Task 1
Please convert the lines of the records from the line with "right elbow: (192, 302, 3)" up to and including the line with "left wrist: (681, 339, -28)" into a Markdown table with the columns Row and Line, numbering each row and leaving out blank lines.

Passage shown

Haden v Police

Case

[2020] NZCA 498

16 October 2020 at 10.00 am


IN THE COURT OF APPEAL OF NEW ZEALAND

I TE KŌTI PĪRA O AOTEAROA

 CA171/2018
 [2020] NZCA 498

BETWEEN

GRACE HADEN
Applicant

AND

NEW ZEALAND POLICE
Respondent

Court:

Cooper, Clifford and Collins JJ

Counsel:

Applicant in person
A Markham for Respondent

Judgment:
(On the papers)

16 October 2020 at 10.00 am

JUDGMENT OF THE COURT

AThe application for recall of this Court’s judgment [2018] NZCA 255 is granted.

BThe application for leave is granted to determine the questions posed at [16].

CAn oral hearing is directed.

____________________________________________________________________

REASONS OF THE COURT

(Given by Collins J)

Introduction

  1. Ms Haden applies for a recall of this Court’s judgment delivered on 16 July 2018, in which we declined Ms Haden’s application for leave to pursue a second appeal.[1]

Background

[1]Haden v Police [2018] NZCA 255.

  1. In 2016, the New Zealand Lawyers and Conveyancers Disciplinary Tribunal (the Tribunal) found a practitioner guilty of a charge of negligence.[2]  The Tribunal decided that the identity of the practitioner should be suppressed.[3]

    [2]Waikato Bay of Plenty Standards Committee No 2 v M [2016] NZLCDT 24.

    [3]Waikato Bay of Plenty Standards Committee No 2 v M [2016] NZLCDT 34.

  2. Ms Haden decided to publish the name of the practitioner on a website called “Transparency New Zealand”. Judge Adeane found her guilty of five charges of breaching suppression orders contrary to s 263 of the Lawyers and Conveyancers Act 2006.[4]

    [4]Police v Haden [2017] NZDC 28419.

  3. Ms Haden appealed her conviction to the High Court.  Her appeal was dismissed in 2018.[5]  Ms Haden then sought leave to appeal to this Court in order to bring a second appeal.  As we have noted at [1] that application was declined on 16 July 2018.[6]

    [5]Haden v Police [2018] NZHC 498.

    [6]Haden v Police, above n 1.

  4. Ms Haden has throughout maintained that no formal suppression orders were made by the Tribunal.  She now finds support for this proposition in a judgment of this Court in Siemer v Police, which considered a conviction for breaching the same suppression order.[7]

    [7]Siemer v Police [2020] NZCA 178.

Records for the exercise
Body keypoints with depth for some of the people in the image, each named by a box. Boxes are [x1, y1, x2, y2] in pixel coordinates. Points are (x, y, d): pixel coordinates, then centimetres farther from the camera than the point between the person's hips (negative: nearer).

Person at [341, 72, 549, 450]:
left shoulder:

==

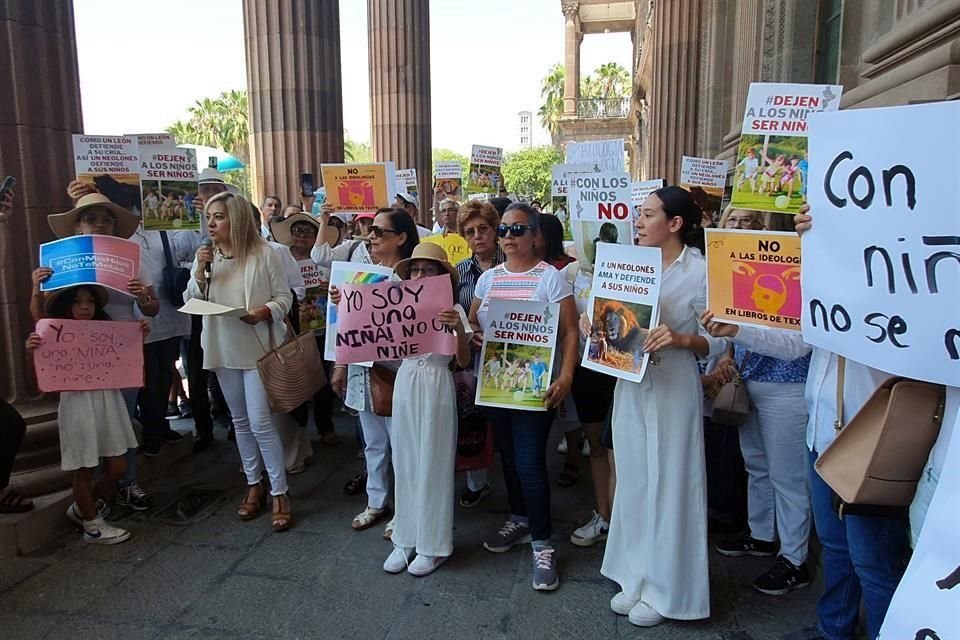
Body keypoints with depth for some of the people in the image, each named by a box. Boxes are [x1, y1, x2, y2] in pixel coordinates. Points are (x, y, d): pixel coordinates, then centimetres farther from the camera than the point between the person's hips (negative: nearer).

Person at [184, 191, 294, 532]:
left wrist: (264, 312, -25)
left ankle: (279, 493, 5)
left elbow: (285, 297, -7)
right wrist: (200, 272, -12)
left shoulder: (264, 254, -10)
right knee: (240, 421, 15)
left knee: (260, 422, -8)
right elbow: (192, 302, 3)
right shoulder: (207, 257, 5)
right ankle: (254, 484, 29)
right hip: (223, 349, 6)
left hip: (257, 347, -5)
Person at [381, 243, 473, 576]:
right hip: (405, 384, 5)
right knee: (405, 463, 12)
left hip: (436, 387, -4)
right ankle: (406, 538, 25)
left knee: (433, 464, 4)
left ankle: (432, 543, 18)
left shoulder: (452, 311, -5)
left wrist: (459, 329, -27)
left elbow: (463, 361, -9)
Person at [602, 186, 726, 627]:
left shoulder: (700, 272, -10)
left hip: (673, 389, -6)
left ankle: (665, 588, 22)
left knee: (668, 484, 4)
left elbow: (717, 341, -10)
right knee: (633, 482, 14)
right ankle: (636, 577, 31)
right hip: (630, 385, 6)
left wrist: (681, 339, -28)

Task 2
Repeat the court judgment word for word from "JUDGMENT OF THE" up to and including "hearing is directed.".

Exercise output 1
| Row | Line |
|---|---|
| 1 | right elbow: (192, 302, 3) |
| 2 | right shoulder: (207, 257, 5) |
| 3 | right ankle: (254, 484, 29) |
| 4 | right hip: (223, 349, 6) |
| 5 | left hip: (257, 347, -5) |
| 6 | Person at [381, 243, 473, 576]: |
| 7 | right hip: (405, 384, 5) |
| 8 | right knee: (405, 463, 12) |
| 9 | left hip: (436, 387, -4) |
| 10 | right ankle: (406, 538, 25) |
| 11 | left knee: (433, 464, 4) |
| 12 | left ankle: (432, 543, 18) |
| 13 | left shoulder: (452, 311, -5) |
| 14 | left wrist: (459, 329, -27) |
| 15 | left elbow: (463, 361, -9) |
| 16 | Person at [602, 186, 726, 627]: |
| 17 | left shoulder: (700, 272, -10) |
| 18 | left hip: (673, 389, -6) |
| 19 | left ankle: (665, 588, 22) |
| 20 | left knee: (668, 484, 4) |
| 21 | left elbow: (717, 341, -10) |
| 22 | right knee: (633, 482, 14) |
| 23 | right ankle: (636, 577, 31) |
| 24 | right hip: (630, 385, 6) |
| 25 | left wrist: (681, 339, -28) |

Exercise output 2
JUDGMENT OF THE COURT

AThe application for recall of this Court’s judgment [2018] NZCA 255 is granted.

BThe application for leave is granted to determine the questions posed at [16].

CAn oral hearing is directed.